Raining in Tenerife
It’s not supposed to rain in the Canaries. These are islands blessed with year round sun… or at least that’s what I write continuously in all the articles that I churn out in my real life, daytime incarnation. The truth is, though, it rains every year around this time. And every year, expats and Canarians alike are all equally surprised. Here in the south of Tenerife, we are more ill prepared than the North, where rain is comparably frequent. Our houses are not built to be waterproof. From the oldest ‘casa terrera’, to the newest concrete marvel, water floods through every roof. Our roads are not drained. Every dip means, quite literally a dip!
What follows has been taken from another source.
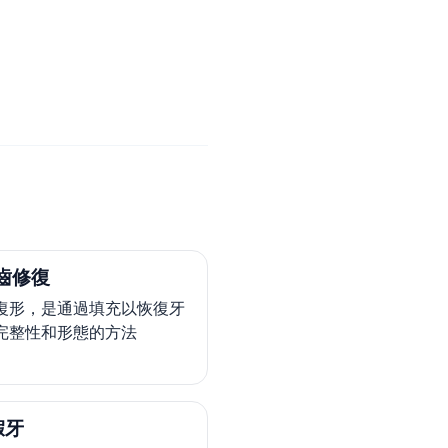
齒修復
復形，是通過填充以恢復牙
完整性和形態的方法
假牙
We have a tendency to build new housing developments in dried up riverbeds, only to be surprised when they suddenly fill up with water. Oh it’s all such fun!
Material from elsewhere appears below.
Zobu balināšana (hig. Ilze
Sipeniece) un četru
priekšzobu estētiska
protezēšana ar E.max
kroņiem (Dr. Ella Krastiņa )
And then there’s the annual game we play with the tourists:
Tourist (looking at sky, dismayed and surprised): “Does it normally rain here?”
Resident (accusing expression): “No, never. You must have brought it with you.”
Tourist (crestfallen and guilty, meekly replies): “Oh… sorry.”
Oh how we love to play with their minds.
And now I think about tourists and rain, I have to note that they’re a curious bunch. They lie on the beach in their swimming togs. It rains. They all run off the beach, shielding themselves from the rain with their towels. Are they not wearing waterproof swimming costumes? Strange.
Personally, I rather appreciate the rain. I have lived on the Islands for five or six years, so I don’t mind the change in climate at all. And it gives my increasingly decrepit car an annual wash. Inside and out. Because of course, like everything here, the roof leaks.